The disclosure risk of identification (connected to low frequencies) can be measured as the share of cells with small frequencies in the total number of cells in a table.
Antal, Shlomo and Elliot (2014) have proposed the following measure of risk for population tables, based on the entropy. According to their approach, a high entropy indicates that the distribution across cells is uniform and a low entropy indicates mainly zeros in a row/column or table with a few non-zero cells. The fewer the number of non-zero cells, the more likely that attribute disclosure occurs: Let $F_l$ be population frequency of cell $C_l$, $l=1,2,\ldots,k$ (where $k$ is the total number of cells). Let $N$ be the number of population, $N=\sum_{l=1}^k{F_k}$ and $D=\{l\n\{1,2,\ldots,n\}:F_l=0\}$. The disclosure risk for a population based frequency table is then defined as
$$
r=w_1\freq{|D|}{k}+w_2\left(1-\frac{H}{\log k}\right)-w_3\frac{1}{\sqrt{N}}\log\frac{1}{e\cdot\sqrt{N}},
$$
where $|A|$ denotes the number of elements of the set $A$, $H$ is the value defined in (4.6.1) but adjusted to the current situation as
$$
H=-\sum_{i=1}^{k}{\frac{F_i}{N}\cdot\log{\frac{F_i}{N}}},
$$
and $\mathbf{w}=(w_1,w_2,w_3)$ is the vector of weights ($e$ is, of course, the base of the natural logarithm). This measure has all above mentioned properties.
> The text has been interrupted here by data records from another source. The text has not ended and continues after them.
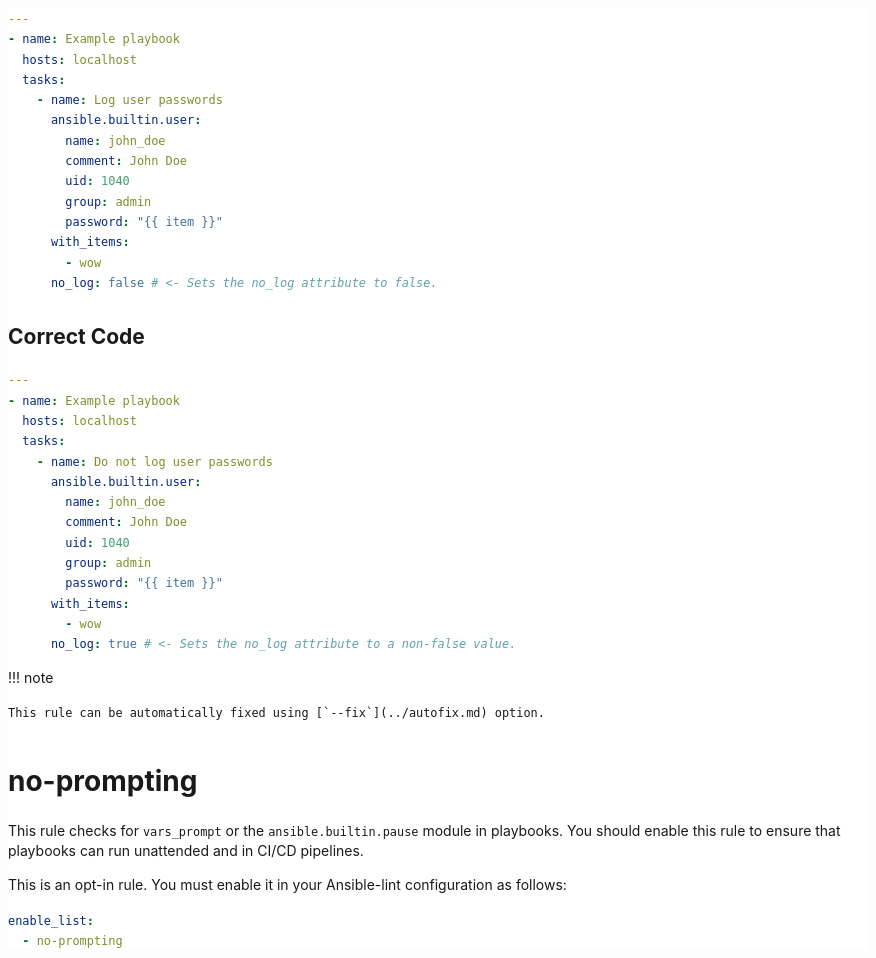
 ```yaml
---
- name: Example playbook
  hosts: localhost
  tasks:
    - name: Log user passwords
      ansible.builtin.user:
        name: john_doe
        comment: John Doe
        uid: 1040
        group: admin
        password: "{{ item }}"
      with_items:
        - wow
      no_log: false # <- Sets the no_log attribute to false.
```

## Correct Code

```yaml
---
- name: Example playbook
  hosts: localhost
  tasks:
    - name: Do not log user passwords
      ansible.builtin.user:
        name: john_doe
        comment: John Doe
        uid: 1040
        group: admin
        password: "{{ item }}"
      with_items:
        - wow
      no_log: true # <- Sets the no_log attribute to a non-false value.
```

!!! note

    This rule can be automatically fixed using [`--fix`](../autofix.md) option.


# no-prompting

This rule checks for `vars_prompt` or the `ansible.builtin.pause` module in playbooks.
You should enable this rule to ensure that playbooks can run unattended and in CI/CD pipelines.

This is an opt-in rule.
You must enable it in your Ansible-lint configuration as follows:

```yaml
enable_list:
  - no-prompting
```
Assume that the original table was perturbed. The frequency of cell $C_l$ is then $F_l^#$, $l=1,2,\ldots,k$. Because the modified table has more uncertainty, the proposed measure of disclosure risk in this case is as follows:
$$
r^#=w_1\left(\freq{|D|}{k}\right)^{\frac{|D\cup Q|}{|D\cap Q|}}+w_2\left(1-\frac{H}{\log k}\right)\left(1-\frac{H^#}{H}\right)-w_3\frac{1}{\sqrt{N}}\log\frac{1}{e\cdot\sqrt{N}}
$$
where $Q$ is the set of zeroes in the perturbed frequency table and $H^#=-\sum_{i=1}^{k}{\frac{F_i^#}{N}\cdot\sum_{j=1}^{k}{\frac{F_{ij}^#}{N\cdot F_j^#}\cdot\log{\frac{F_{ij}^#}{n\cdot F_j^#}}}$, $F_{ij}^#$ is the number of units which belong to $C_i$ before and to $C_j$ after perturbation. The disclosure risk of a perturbed table is expected to be lower than that of the original table. $r^#$ satisfies this requirement.